▸ Task goal
Can you set down, unchanged, the lines of the rows below, starting with the line that contains "res investigados na" and continuing through the line that contains "detentos que já"?

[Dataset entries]
---*---

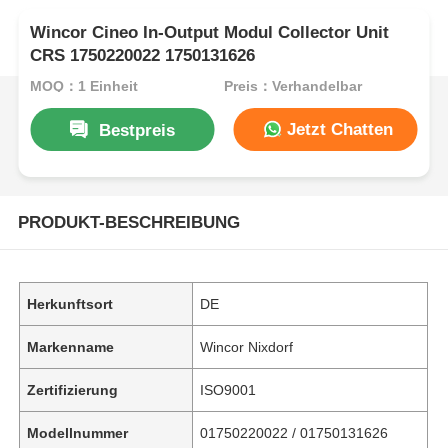
Wincor Cineo In-Output Modul Collector Unit
CRS 1750220022 1750131626
MOQ：1 Einheit
Preis：Verhandelbar
Jetzt Chatten
Bestpreis
PRODUKT-BESCHREIBUNG
Herkunftsort
DE
Markenname
Wincor Nixdorf
Zertifizierung
ISO9001
Modellnummer
01750220022 / 01750131626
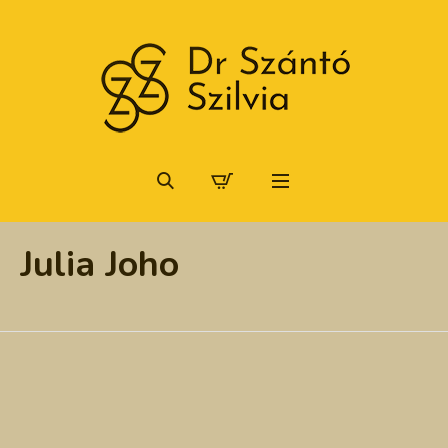
Julia Joho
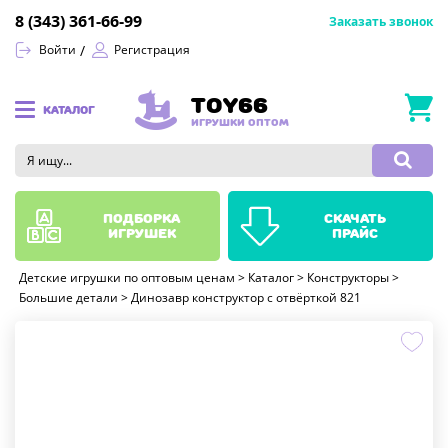
8 (343) 361-66-99
Заказать звонок
Войти
Регистрация
TOY66
КАТАЛОГ
ИГРУШКИ ОПТОМ
подборка
скачать
игрушек
прайс
Детские игрушки по оптовым ценам
>
Каталог
>
Конструкторы
>
Большие детали
>
Динозавр конструктор с отвёрткой 821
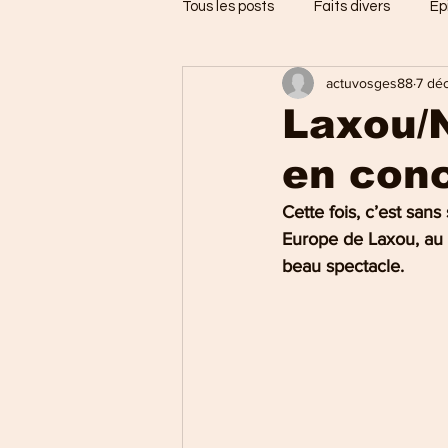
Tous les posts
Faits divers
Ep
actuvosges88
7 dé
Jarménil
Saint-Nabord
Laxou/N
en conc
Vosges
Ballons des Hautes
Cette fois, c’est sans
Europe de Laxou, au 
Thaon-les-Vosges
Région d
beau spectacle. 
Uxegney
Charmes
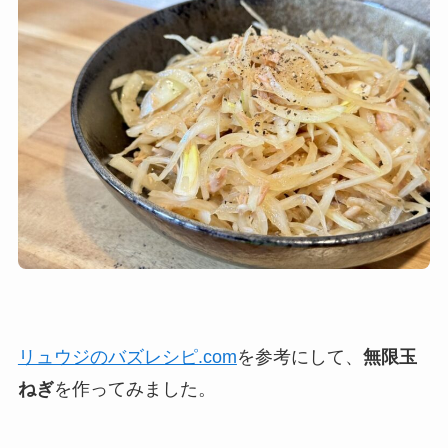
リュウジのバズレシピ.com
を参考にして、
無限玉
ねぎ
を作ってみました。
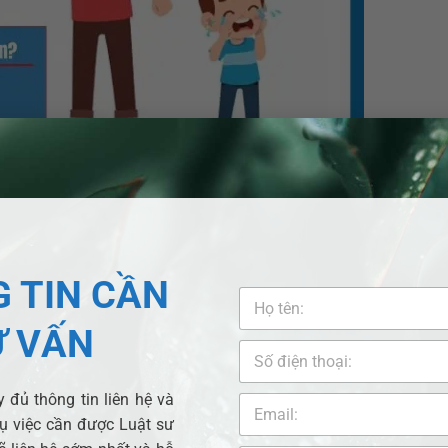
nuôi con tại Nhơn Trạch?
hồ sơ và thực hiện các bước sau:
 TIN CẦN
c
đơn khởi kiện
yêu cầu thay đổi người trực tiếp nuôi con;
Ư VẤN
lực pháp luật;
 đủ thông tin liên hệ và
vụ việc cần được Luật sư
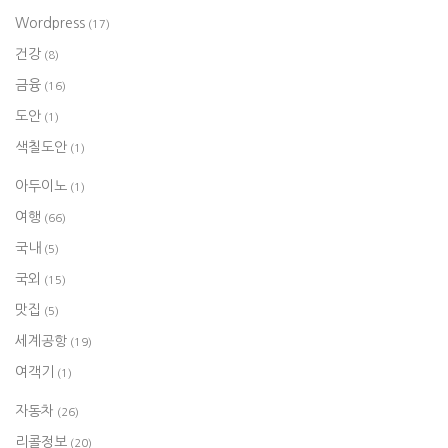
Wordpress
(17)
건강
(8)
금융
(16)
도안
(1)
색칠도안
(1)
아두이노
(1)
여행
(66)
국내
(5)
국외
(15)
맛집
(5)
세계공항
(19)
여객기
(1)
자동차
(26)
리콜정보
(20)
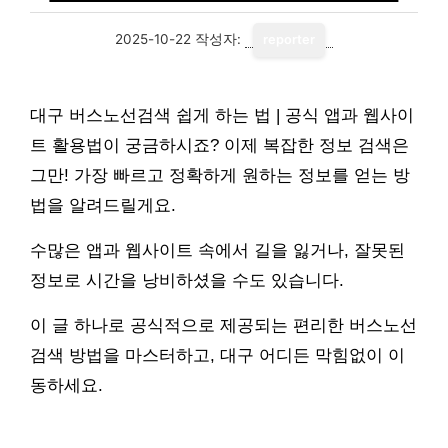
2025-10-22
작성자:
reporter
대구 버스노선검색 쉽게 하는 법 | 공식 앱과 웹사이
트 활용법이 궁금하시죠? 이제 복잡한 정보 검색은
그만! 가장 빠르고 정확하게 원하는 정보를 얻는 방
법을 알려드릴게요.
수많은 앱과 웹사이트 속에서 길을 잃거나, 잘못된
정보로 시간을 낭비하셨을 수도 있습니다.
이 글 하나로 공식적으로 제공되는 편리한 버스노선
검색 방법을 마스터하고, 대구 어디든 막힘없이 이
동하세요.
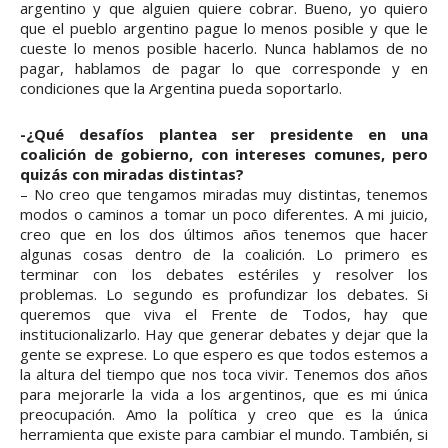
argentino y que alguien quiere cobrar. Bueno, yo quiero
que el pueblo argentino pague lo menos posible y que le
cueste lo menos posible hacerlo. Nunca hablamos de no
pagar, hablamos de pagar lo que corresponde y en
condiciones que la Argentina pueda soportarlo.
-¿Qué desafíos plantea ser presidente en una
coalición de gobierno, con intereses comunes, pero
quizás con miradas distintas?
– No creo que tengamos miradas muy distintas, tenemos
modos o caminos a tomar un poco diferentes. A mi juicio,
creo que en los dos últimos años tenemos que hacer
algunas cosas dentro de la coalición. Lo primero es
terminar con los debates estériles y resolver los
problemas. Lo segundo es profundizar los debates. Si
queremos que viva el Frente de Todos, hay que
institucionalizarlo. Hay que generar debates y dejar que la
gente se exprese. Lo que espero es que todos estemos a
la altura del tiempo que nos toca vivir. Tenemos dos años
para mejorarle la vida a los argentinos, que es mi única
preocupación. Amo la política y creo que es la única
herramienta que existe para cambiar el mundo. También, si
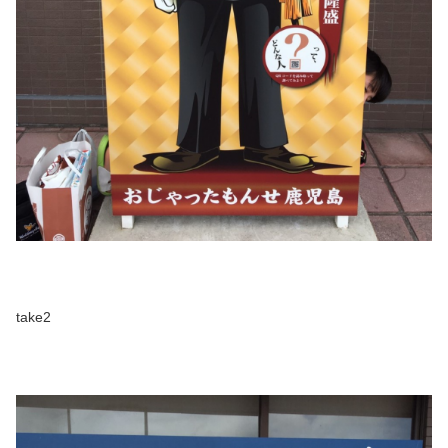
take2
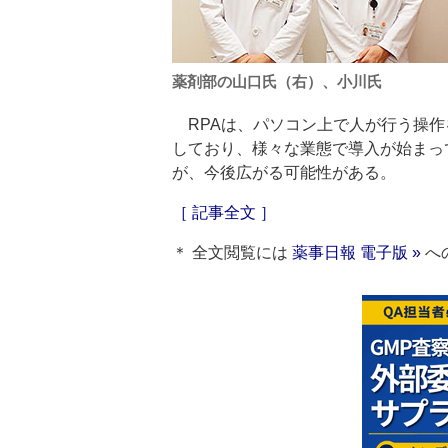
薬剤部の山口氏（右）、小川氏
RPAは、パソコン上で人が行う操作
しており、様々な業態で導入が始まっ
が、今後広がる可能性がある。
［ 記事全文 ］
＊ 全文閲覧には
薬事日報 電子版 »
へ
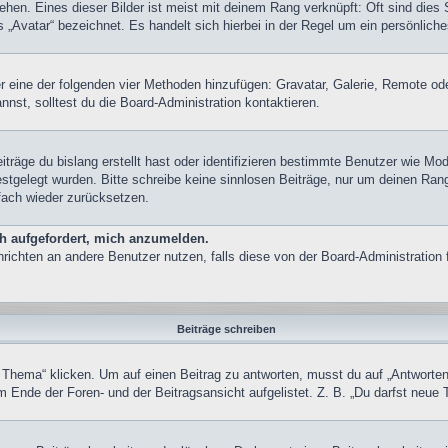
hen. Eines dieser Bilder ist meist mit deinem Rang verknüpft: Oft sind dies 
„Avatar“ bezeichnet. Es handelt sich hierbei in der Regel um ein persönliche
ber eine der folgenden vier Methoden hinzufügen: Gravatar, Galerie, Remote 
st, solltest du die Board-Administration kontaktieren.
träge du bislang erstellt hast oder identifizieren bestimmte Benutzer wie M
festgelegt wurden. Bitte schreibe keine sinnlosen Beiträge, nur um deinen Ra
fach wieder zurücksetzen.
ch aufgefordert, mich anzumelden.
achrichten an andere Benutzer nutzen, falls diese von der Board-Administrati
Beiträge schreiben
ma“ klicken. Um auf einen Beitrag zu antworten, musst du auf „Antworten“ kl
 Ende der Foren- und der Beitragsansicht aufgelistet. Z. B. „Du darfst neue 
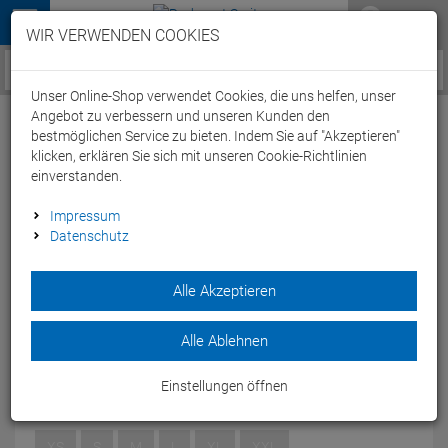
Menü
WIR VERWENDEN COOKIES
Service / Hilfe
Unser Online-Shop verwendet Cookies, die uns helfen, unser
Angebot zu verbessern und unseren Kunden den
bestmöglichen Service zu bieten. Indem Sie auf "Akzeptieren"
klicken, erklären Sie sich mit unseren Cookie-Richtlinien
einverstanden.
Sailfish Ignite Men Neoprenanzug
Impressum
Datenschutz
Testanzug - M
Artikel-Nummer:
65302057400
| EAN: 4055083006728
Alle Akzeptieren
Der neue Ignite ist der Outdoor Swimming Neoprenanzug der
durch hochwertiges Material, extrem angenehme Passform
Alle Ablehnen
und die gute Sichtbarkeit überzeugt
Modelljahr: 2022
Einstellungen öffnen
GRÖSSEN:
M
XS
S
M
L
XL
XXL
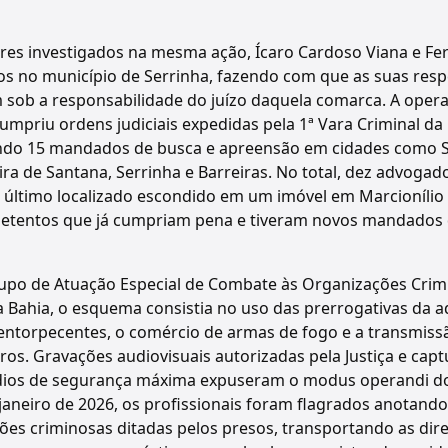
res investigados na mesma ação, Ícaro Cardoso Viana e Fer
os no município de Serrinha, fazendo com que as suas resp
m sob a responsabilidade do juízo daquela comarca. A oper
cumpriu ordens judiciais expedidas pela 1ª Vara Criminal d
ndo 15 mandados de busca e apreensão em cidades como Sa
eira de Santana, Serrinha e Barreiras. No total, dez advoga
 último localizado escondido em um imóvel em Marcionílio
detentos que já cumpriam pena e tiveram novos mandados 
po de Atuação Especial de Combate às Organizações Crim
a Bahia, o esquema consistia no uso das prerrogativas da 
de entorpecentes, o comércio de armas de fogo e a transmis
os. Gravações audiovisuais autorizadas pela Justiça e cap
ídios de segurança máxima expuseram o modus operandi do
janeiro de 2026, os profissionais foram flagrados anotand
ções criminosas ditadas pelos presos, transportando as dire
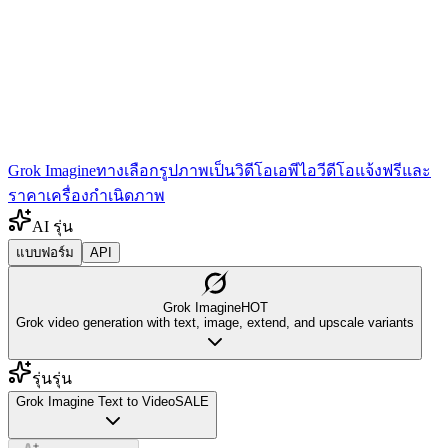
Grok Imagine
ทางเลือก
รูปภาพเป็นวิดีโอ
เอพีไอ
วีดีโอ
แจ้ง
ฟรีและ
ราคา
เครื่องกำเนิดภาพ
AI รุ่น
แบบฟอร์ม
API
Grok Imagine
HOT
Grok video generation with text, image, extend, and upscale variants
รุ่นรุ่น
Grok Imagine Text to Video
SALE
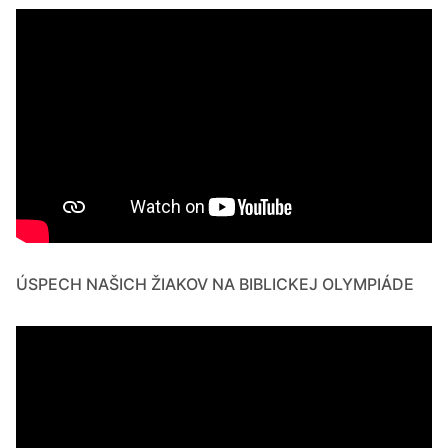
ÚSPECH NAŠICH ŽIAKOV NA BIBLICKEJ OLYMPIÁDE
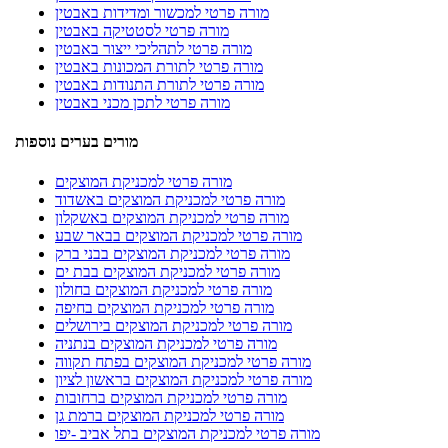
מורה פרטי למכשור ומדידות באבטין
מורה פרטי לסטטיקה באבטין
מורה פרטי לתהליכי ייצור באבטין
מורה פרטי לתורת המכונות באבטין
מורה פרטי לתורת התנודות באבטין
מורה פרטי לתכן מכני באבטין
מורים בערים נוספות
מורה פרטי למכניקת המוצקים
מורה פרטי למכניקת המוצקים באשדוד
מורה פרטי למכניקת המוצקים באשקלון
מורה פרטי למכניקת המוצקים בבאר שבע
מורה פרטי למכניקת המוצקים בבני ברק
מורה פרטי למכניקת המוצקים בבת ים
מורה פרטי למכניקת המוצקים בחולון
מורה פרטי למכניקת המוצקים בחיפה
מורה פרטי למכניקת המוצקים בירושלים
מורה פרטי למכניקת המוצקים בנתניה
מורה פרטי למכניקת המוצקים בפתח תקווה
מורה פרטי למכניקת המוצקים בראשון לציון
מורה פרטי למכניקת המוצקים ברחובות
מורה פרטי למכניקת המוצקים ברמת גן
מורה פרטי למכניקת המוצקים בתל אביב -יפו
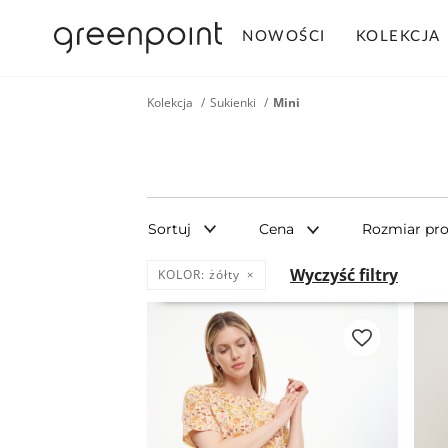
NOWOŚCI
KOLEKCJA
Kolekcja
Sukienki
Mini
Sortuj
Cena
Rozmiar pr
Wyczyść filtry
KOLOR:
żółty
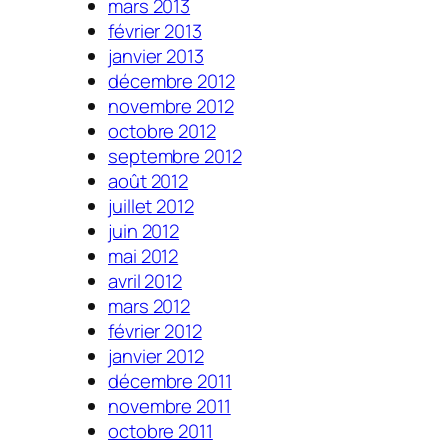
mars 2013
février 2013
janvier 2013
décembre 2012
novembre 2012
octobre 2012
septembre 2012
août 2012
juillet 2012
juin 2012
mai 2012
avril 2012
mars 2012
février 2012
janvier 2012
décembre 2011
novembre 2011
octobre 2011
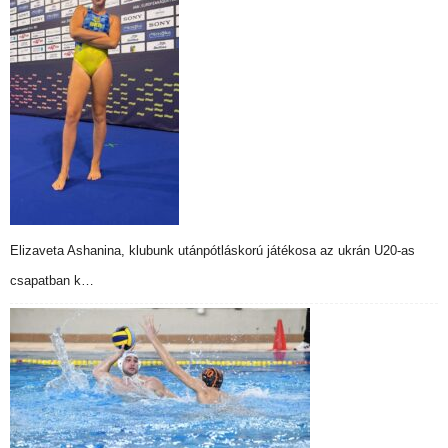
Elizaveta Ashanina, klubunk utánpótláskorú játékosa az ukrán U20-as
csapatban k…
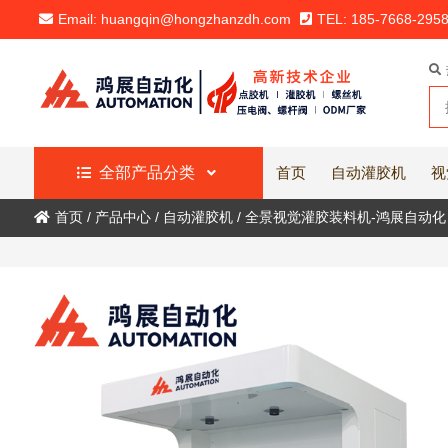
Email: huangqin@hongzhanzdh.com
TEL: 185-7668-295
全部产品分类
首页
自动灌胶机
视
首页
/
产品中心
/
自动灌胶机
/
全景视觉灌胶装料机-鸿展自动化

---*---

▸ Answer
res investigados na mesma ação, Ícaro Cardoso Viana e Fer
os no município de Serrinha, fazendo com que as suas resp
m sob a responsabilidade do juízo daquela comarca. A oper
cumpriu ordens judiciais expedidas pela 1ª Vara Criminal d
ndo 15 mandados de busca e apreensão em cidades como Sa
eira de Santana, Serrinha e Barreiras. No total, dez advoga
 último localizado escondido em um imóvel em Marcionílio
detentos que já cumpriam pena e tiveram novos mandados 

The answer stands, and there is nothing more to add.